6. Imposing Global Tax Hikes That Will Make American Business Uncompetitive
Democrats have proposed several international tax increases on American businesses. They want to modify the Global Intangible Low-Taxed Income (GILTI) regime and impose a global minimum tax on American businesses of up to 26.25 percent. This would be significantly higher than the 15 percent global minimum tax rate that Biden Treasury Secretary Janet Yellen is pushing to get adopted by the G-20 and the OECD.
This will impose double taxation on American businesses and make it difficult for them to compete against foreign companies. Under Biden’s plan, an American business operating in the United Kingdom will face British taxes and then American taxes. By comparison, a British business operating in the U.S. will only pay U.S. taxes because the UK has a territorial system that only taxes income earned in that country.
In addition to higher taxes on American businesses, this new tax would be calculated on a country-by-country basis, creating significant new tax complexity for American businesses.
Democrats also want to repeal the deduction for foreign-derived intangible income (FDII). If this tax increase goes into effect, it will ship American intellectual property and jobs overseas, creating long-term economic damage to the country. This proposal would undermine American competitiveness and benefit foreign countries like China that provide extensive and generous tax credits and subsidies to incentivize IP.

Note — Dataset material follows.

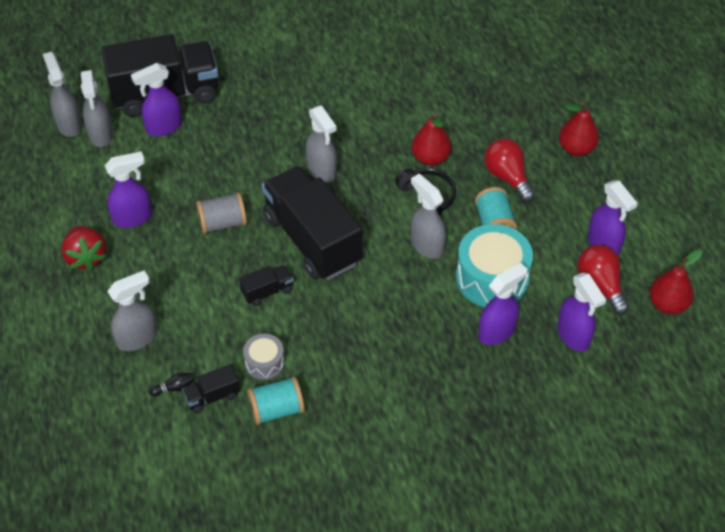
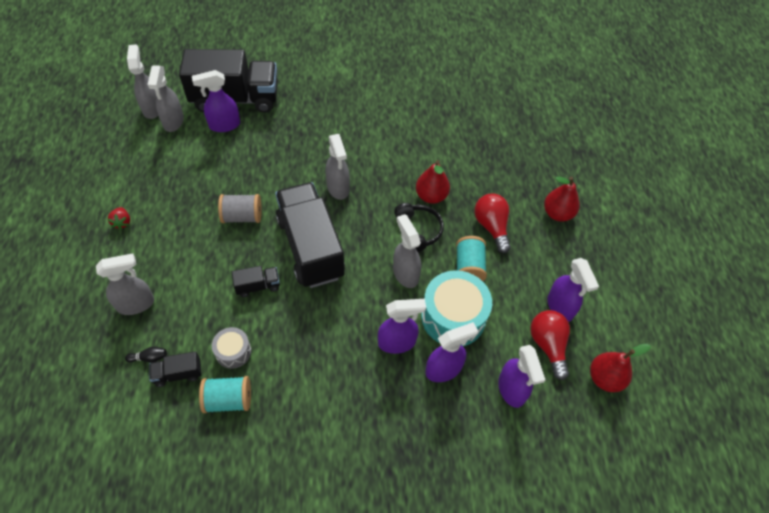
camera: 10 degrees right, 5 degrees up
(86, 257) = (122, 222): red strawberry -> red strawberry, size x0.56
(133, 218) = (172, 196): purple spray bottle -> purple spray bottle (397, 342)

As it stands, the U.S. already provides relatively modest tax benefits to IP in comparison to the generous tax subsidies provided by many foreign countries.
In fact, according to a 2020 study by the Information Technology & Innovation Foundation, the U.S. ranks 24th out of 34 comparable countries in the Organization for Economic Cooperation and Development (OECD) of the four-member BRICs (Brazil, Russia, India, and China). China also recently enacted a 200 percent “super deduction” for eligible research and development expenses and has a preferential 15 percent tax rate for high-tech enterprises.
With a covid-wracked economy and rampant inflation, the last thing America needs now is an enormous tax increase.